Suzanne Stewart
Staff Writer
Beginning in mid-April, the field and yard leading to Kay Gillispie’s home in Green Bank radiates bright yellows, golds and whites as her collection of daffodils break through the ground to enjoy the warm spring weather.
Gillispie’s daffodils have grown from small clumps of one variety to an array of varieties and colors in the past 15 years.
“When I first came to the farm in about 2003, there were a lot of old daffodils there that weren’t blooming well,” she said. “So I started going out and lining up these clumps. When I’d find a clump, it might have a hundred bulbs in it, so that’s a hundred holes I dug.”
Once those daffodils were separated and began to flourish, Gillispie caught the bug and began adding to her collection. She perused flower and seed catalogs and began to purchase daffodils – large and small – to add to the field.
“At first, I might only buy five or ten of each variety, just to see what I like, and when I really like one, I’ll buy more the next time,” she said. “I’ve gotten so that I know some of these are my favorites. I’ve been doing this a number of years and putting a lot of bulbs in. I did about twenty-one hundred this fall. It took me about three weeks.”
Daffodils belong to the Narcissus family and come in 13 different divisions, which include hundreds of varieties.
Gillispie enjoys trying out different varieties and mixing them together in the field.
“Being an artist – I like color, texture, form – so I have one bulb that’s called Avalanche or Seventeen Sisters, so it’s one stem with about fourteen to seventeen little blooms on it. Then I have one called Hawera – they’re almost grassy like. The little tete-a-tetes – they’ll come out of the ground blooming, and they look about the size of a nickel.”
Over the years, Gillispie has had different types of flowers in her garden, but the daffodils have become her favorite because they keep her active.
“I have gardened with perennials for years, and for a long time I was into day lilies,” she said. “I had thousands of day lilies, but that’s summertime. The daffodils got me out there walking.
These winters are hard on us and to get me out there to walk – because I won’t walk in the winter very well. It’s too cold, and I don’t want to get my feet muddy or whatever, but if I see a little daffodil poking up, I will walk out there and check them out.
“So it’s stimulating,” she continued. “I will faithfully go out there and check on my little babies.”
The Gillispie homestead has always had gardens, but they weren’t filled with flowers. Instead, they were vegetable gardens which Gillispie has now turned into flower gardens.
“My mother-in-law had vegetable gardens, but she never had a flower,” she said. “If you couldn’t eat it, you didn’t grow it. So when I came, I started taking the old gardens and planting flowers.”
With thousands of daffodils, Gillispie is constantly checking on the blooms and picking the mature ones to make room for new blooms. Not one to keep things to herself, she makes bouquets, which she shares with the community.

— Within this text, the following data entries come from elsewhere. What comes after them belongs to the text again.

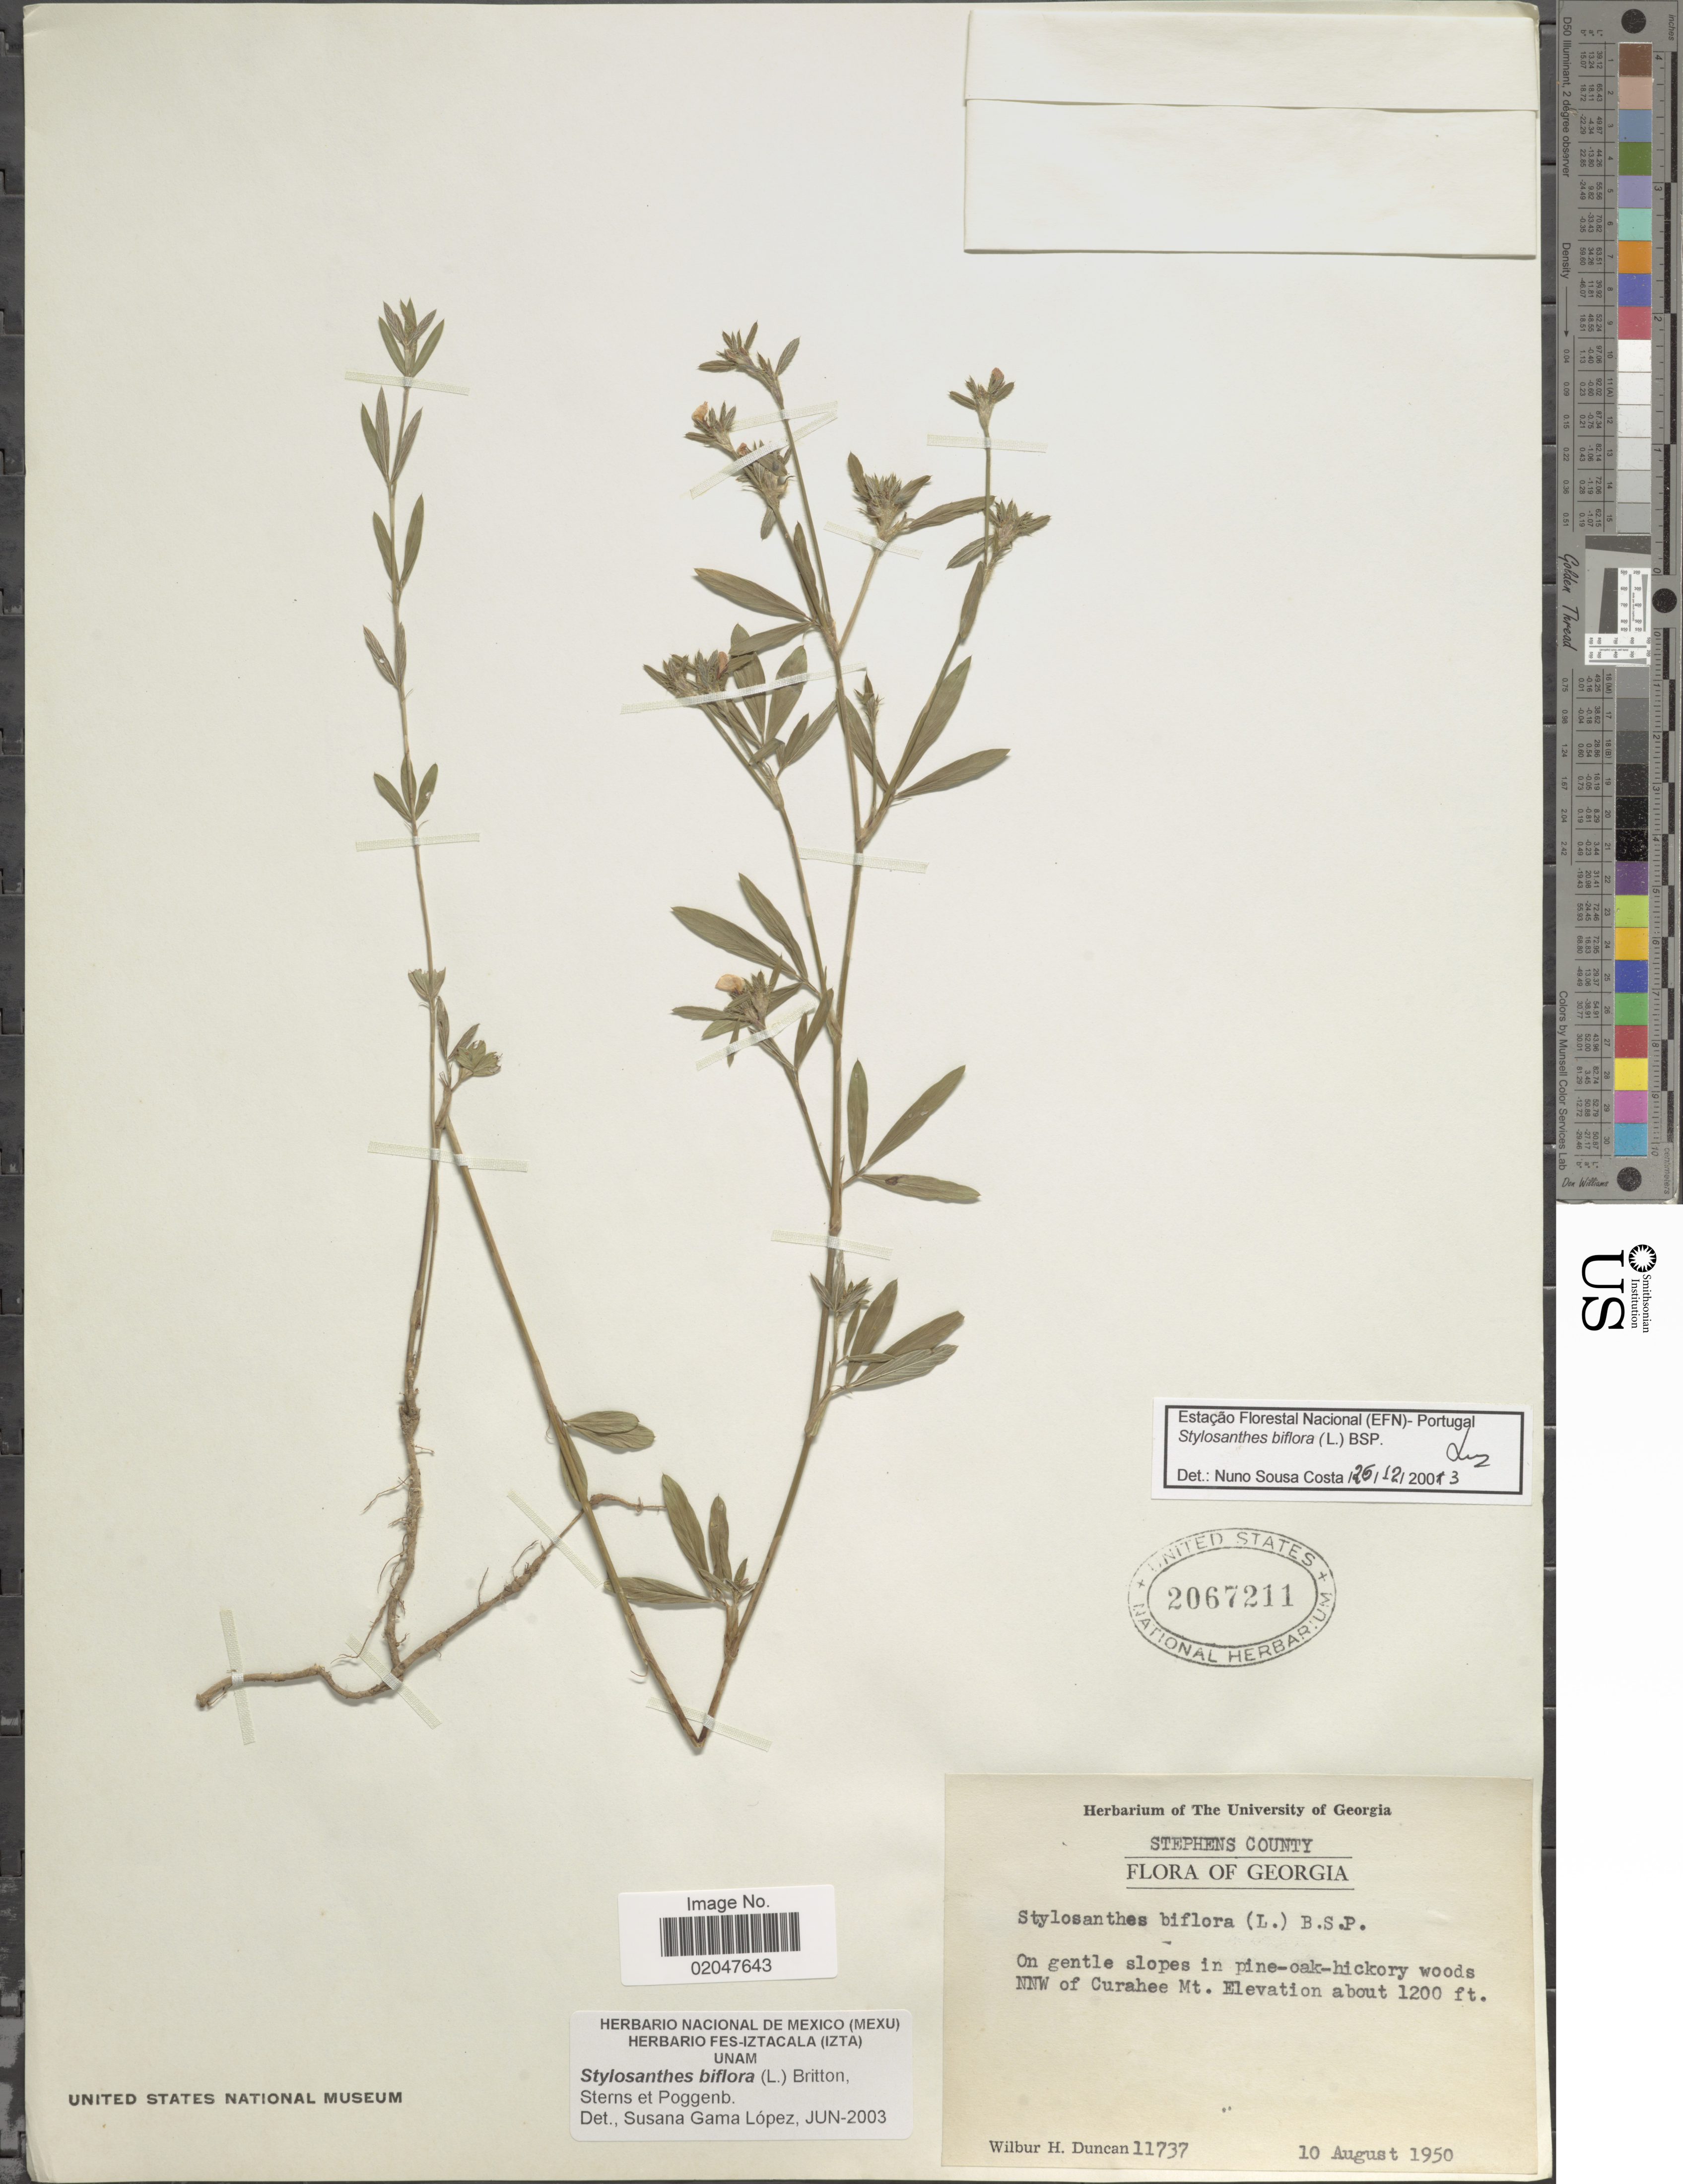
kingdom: Plantae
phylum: Tracheophyta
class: Magnoliopsida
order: Fabales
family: Fabaceae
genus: Stylosanthes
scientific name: Stylosanthes biflora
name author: (L.) Britton et al.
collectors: W. H. Duncan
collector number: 11737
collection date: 1950-08-10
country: United States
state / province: Georgia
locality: Stephens County, NNW of Curahee Mt.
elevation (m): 366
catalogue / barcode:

“That’s part of the fun,” she said. “I’ve got so many and they multiply. The way I look at it, the Lord’s blessing me every time I do this. It’s just a nice gesture. You know that old saying, ‘Give me my flowers while I still live?’ They’re cheerful. They lift your spirits. I take them to church. I take them to the bank. I take them to the doctor’s office. That’s just what I do.”
With sharing the wealth of blooms, Gillispie has turned friends on to daffodils, to the point where one in particular decided she wanted to start growing her own collection.
“Laura Jean Rittenhouse – when she saw mine, she had to have daffodils, too,” she said. “She wanted some tiger lilies to go with them.”
Gillispie helped Rittenhouse order the flowers and now Rittenhouse has her own flower garden.
Despite all the work she puts into the daffodils, Gillispie calls herself a lazy gardener, mainly because she gets a little help with the field that makes it easier to plant her bulbs.
“This is the other thing about the lazy gardener that I am,” she said. “Once you put them in the ground and that work is over, all you have to do is wait for them to come through. In May, we rent out the pasture. The cows chew down the grass so my fields are manicured. My daffodils are coming up through this manicured green grass. The cows fertilize them and keep the grass neat.”
While it is true the cows do help with maintaining the field, it takes a lot of work to do what Gillispie does. Not only does she have the daffodils, which she adds to by the thousands each year, she also plants summer and fall blooms.
“My style of gardening is like the naturalizing or English gardens – one plant will cover up another one,” she said. “Everything has its turn of blooming and growing. So, the little spring bulbs will be covered with something later and you’ll have your fall things that cover your early spring blooming stuff. That’s part of it, too. Everybody gets to share the ground.”
The daffodils will continue to bloom until late May, early June and will rest until next April, when it’s time to add a bright splash of color to Gillispie’s field once again.